Just saw a Kindle reference on Monday's Oprah - Tom Papa, the comedian/ref on the new show "The Marriage Ref" was on and talking about things he & his wife could use a ref for.  He said every time he settles down to read on his Kindle, his wife thinks it's time for them to talk.


----------



## Ann in Arlington (Oct 27, 2008)

Hmmm. . . . . .she waits for him to put it down? I would count that as a good thing. 

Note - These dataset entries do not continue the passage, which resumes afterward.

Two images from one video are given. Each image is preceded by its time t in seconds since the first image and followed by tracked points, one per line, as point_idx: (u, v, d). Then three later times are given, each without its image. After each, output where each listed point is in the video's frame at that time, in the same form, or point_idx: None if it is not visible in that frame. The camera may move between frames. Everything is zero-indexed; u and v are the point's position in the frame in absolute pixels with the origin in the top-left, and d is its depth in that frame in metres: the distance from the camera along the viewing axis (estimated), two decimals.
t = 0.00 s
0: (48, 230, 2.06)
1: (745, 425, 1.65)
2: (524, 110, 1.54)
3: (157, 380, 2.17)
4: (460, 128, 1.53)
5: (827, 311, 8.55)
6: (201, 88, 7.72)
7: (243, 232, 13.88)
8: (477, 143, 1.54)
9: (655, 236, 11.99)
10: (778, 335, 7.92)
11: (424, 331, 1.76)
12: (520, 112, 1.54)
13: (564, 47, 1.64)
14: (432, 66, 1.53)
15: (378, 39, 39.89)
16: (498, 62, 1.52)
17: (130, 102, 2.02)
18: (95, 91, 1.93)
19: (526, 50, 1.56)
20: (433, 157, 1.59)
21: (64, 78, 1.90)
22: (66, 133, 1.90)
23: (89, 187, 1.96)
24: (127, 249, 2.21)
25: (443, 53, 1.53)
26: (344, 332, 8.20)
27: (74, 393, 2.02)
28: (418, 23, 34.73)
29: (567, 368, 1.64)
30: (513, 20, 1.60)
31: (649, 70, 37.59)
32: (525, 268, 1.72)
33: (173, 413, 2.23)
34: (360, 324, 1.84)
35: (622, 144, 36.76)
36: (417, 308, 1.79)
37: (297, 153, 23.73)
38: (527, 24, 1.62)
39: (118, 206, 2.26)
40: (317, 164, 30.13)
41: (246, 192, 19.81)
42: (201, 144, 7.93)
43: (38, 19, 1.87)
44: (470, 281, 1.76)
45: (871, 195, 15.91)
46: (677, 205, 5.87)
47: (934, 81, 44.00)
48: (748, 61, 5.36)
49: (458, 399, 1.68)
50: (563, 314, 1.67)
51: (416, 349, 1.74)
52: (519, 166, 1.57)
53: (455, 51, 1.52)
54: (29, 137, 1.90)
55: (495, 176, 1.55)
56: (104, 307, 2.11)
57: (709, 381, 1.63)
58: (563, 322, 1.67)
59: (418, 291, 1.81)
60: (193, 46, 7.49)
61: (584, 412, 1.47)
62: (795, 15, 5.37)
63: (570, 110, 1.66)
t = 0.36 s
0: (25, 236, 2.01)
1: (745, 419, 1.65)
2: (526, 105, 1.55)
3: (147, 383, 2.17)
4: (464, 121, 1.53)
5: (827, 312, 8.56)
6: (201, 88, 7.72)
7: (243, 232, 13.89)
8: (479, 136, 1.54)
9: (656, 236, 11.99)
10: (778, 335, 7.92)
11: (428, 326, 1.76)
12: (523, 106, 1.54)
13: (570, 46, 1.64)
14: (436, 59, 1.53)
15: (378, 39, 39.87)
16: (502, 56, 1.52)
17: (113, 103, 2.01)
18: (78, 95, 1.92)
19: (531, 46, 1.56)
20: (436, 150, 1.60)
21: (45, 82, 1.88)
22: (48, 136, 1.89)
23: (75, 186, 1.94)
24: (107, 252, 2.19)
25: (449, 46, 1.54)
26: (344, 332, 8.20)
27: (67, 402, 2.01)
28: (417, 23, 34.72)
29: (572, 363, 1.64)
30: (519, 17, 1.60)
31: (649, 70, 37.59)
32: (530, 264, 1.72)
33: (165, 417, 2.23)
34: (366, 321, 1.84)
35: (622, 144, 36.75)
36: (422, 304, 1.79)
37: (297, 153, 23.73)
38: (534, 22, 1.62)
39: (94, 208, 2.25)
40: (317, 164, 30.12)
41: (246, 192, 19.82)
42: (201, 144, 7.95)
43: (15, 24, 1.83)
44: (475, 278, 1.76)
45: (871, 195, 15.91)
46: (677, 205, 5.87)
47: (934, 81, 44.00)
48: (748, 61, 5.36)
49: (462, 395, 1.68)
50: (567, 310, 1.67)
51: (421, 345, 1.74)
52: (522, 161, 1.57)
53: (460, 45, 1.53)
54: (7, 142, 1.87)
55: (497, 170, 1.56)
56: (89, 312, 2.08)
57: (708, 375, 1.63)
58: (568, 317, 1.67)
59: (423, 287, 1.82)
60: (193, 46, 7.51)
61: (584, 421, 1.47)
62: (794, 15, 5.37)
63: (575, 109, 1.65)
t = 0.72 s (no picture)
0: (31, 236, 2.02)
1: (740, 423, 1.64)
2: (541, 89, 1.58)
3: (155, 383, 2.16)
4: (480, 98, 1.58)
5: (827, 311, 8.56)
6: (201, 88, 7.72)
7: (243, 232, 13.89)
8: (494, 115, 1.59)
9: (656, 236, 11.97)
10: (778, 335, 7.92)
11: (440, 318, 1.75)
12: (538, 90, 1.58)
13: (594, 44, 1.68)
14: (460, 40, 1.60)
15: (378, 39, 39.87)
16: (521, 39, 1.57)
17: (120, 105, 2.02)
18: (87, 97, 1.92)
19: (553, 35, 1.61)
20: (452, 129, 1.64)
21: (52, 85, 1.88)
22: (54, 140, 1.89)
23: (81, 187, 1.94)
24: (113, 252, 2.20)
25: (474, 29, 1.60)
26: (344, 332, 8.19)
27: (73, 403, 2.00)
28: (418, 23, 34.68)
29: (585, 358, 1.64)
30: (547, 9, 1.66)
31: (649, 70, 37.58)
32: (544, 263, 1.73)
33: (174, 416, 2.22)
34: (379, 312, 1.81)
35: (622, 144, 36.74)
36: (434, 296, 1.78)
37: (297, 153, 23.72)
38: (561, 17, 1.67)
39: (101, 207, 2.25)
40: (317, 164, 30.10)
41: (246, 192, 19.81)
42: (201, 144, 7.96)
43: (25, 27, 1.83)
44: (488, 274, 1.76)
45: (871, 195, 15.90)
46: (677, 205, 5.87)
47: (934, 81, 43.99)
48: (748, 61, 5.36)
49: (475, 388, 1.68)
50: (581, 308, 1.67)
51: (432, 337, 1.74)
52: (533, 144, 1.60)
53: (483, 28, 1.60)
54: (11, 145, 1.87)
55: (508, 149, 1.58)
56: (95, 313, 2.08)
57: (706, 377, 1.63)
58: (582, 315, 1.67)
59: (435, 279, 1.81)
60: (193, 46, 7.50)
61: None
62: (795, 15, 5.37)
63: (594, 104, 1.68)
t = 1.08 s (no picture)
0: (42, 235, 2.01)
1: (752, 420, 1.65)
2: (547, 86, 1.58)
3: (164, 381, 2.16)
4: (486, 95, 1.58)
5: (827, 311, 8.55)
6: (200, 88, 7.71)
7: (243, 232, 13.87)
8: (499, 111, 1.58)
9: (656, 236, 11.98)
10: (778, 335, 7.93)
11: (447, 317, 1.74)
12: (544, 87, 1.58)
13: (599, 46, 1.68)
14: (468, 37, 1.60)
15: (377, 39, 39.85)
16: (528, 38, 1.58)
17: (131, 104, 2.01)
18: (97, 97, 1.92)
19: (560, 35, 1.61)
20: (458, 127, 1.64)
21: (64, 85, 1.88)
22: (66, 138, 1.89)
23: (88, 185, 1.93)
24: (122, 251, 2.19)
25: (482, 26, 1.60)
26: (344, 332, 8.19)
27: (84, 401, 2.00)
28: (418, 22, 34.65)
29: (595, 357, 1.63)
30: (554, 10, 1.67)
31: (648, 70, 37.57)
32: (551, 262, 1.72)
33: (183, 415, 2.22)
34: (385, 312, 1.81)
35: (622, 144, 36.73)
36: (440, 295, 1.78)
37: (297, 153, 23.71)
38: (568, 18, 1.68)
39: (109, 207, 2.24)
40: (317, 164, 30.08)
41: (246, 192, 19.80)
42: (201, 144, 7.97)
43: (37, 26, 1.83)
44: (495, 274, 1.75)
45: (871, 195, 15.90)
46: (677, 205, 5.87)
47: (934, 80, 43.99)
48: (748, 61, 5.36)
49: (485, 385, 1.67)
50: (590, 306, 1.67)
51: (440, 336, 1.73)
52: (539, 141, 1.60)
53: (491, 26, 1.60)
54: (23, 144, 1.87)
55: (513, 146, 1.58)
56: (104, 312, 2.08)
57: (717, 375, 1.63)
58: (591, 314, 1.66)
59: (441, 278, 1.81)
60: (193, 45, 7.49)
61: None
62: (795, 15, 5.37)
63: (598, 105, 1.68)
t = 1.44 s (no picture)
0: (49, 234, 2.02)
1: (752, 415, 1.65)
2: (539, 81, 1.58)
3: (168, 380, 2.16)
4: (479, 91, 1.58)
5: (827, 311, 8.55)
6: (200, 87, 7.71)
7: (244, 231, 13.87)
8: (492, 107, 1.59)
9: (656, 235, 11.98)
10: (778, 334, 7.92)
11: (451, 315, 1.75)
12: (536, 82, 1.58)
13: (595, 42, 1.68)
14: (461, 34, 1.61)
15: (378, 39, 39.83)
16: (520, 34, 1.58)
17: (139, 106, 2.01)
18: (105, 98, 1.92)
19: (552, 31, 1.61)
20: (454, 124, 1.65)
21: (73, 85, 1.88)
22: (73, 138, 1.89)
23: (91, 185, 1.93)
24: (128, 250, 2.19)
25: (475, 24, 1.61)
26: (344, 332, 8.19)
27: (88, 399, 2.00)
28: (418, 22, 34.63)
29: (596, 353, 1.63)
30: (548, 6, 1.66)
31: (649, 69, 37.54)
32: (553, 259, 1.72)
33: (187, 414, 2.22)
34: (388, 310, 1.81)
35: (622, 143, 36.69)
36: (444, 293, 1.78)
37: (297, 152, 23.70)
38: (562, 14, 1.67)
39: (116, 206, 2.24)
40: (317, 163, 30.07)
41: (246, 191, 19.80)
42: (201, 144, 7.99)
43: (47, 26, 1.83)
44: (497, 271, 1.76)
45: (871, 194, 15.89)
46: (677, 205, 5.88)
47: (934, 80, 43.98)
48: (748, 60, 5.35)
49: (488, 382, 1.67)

OTOH. . . . . .I know the solution to the problem. . . . . .


Spoiler



never put it down!


----------



## geoffthomas (Feb 27, 2009)

On Sunday there was a special article in the Parade magazine that quoted Diane Sawyer as saying that she read from her Kindle.


----------



## Susan in VA (Apr 3, 2009)

The current issue of Fortune has an article on "The Future of Reading" which says that Jimmy Wales, the founder of Wikipedia, subscribes to the _New York Times_ on his Kindle.


----------



## Addie (Jun 10, 2009)

I believe I read on Alyssa Milano's Twitter page a while ago that she uses a Kindle.


----------



## mlewis78 (Apr 19, 2009)

Ann in Arlington said:


> Hmmm. . . . . .she waits for him to put it down? I would count that as a good thing.
> 
> OTOH. . . . . .I know the solution to the problem. . . . . .
> 
> ...


I saw that Oprah show and no, she doesn't wait for him to put it down, she waits until he starts reading on his kindle and wants to talk.


----------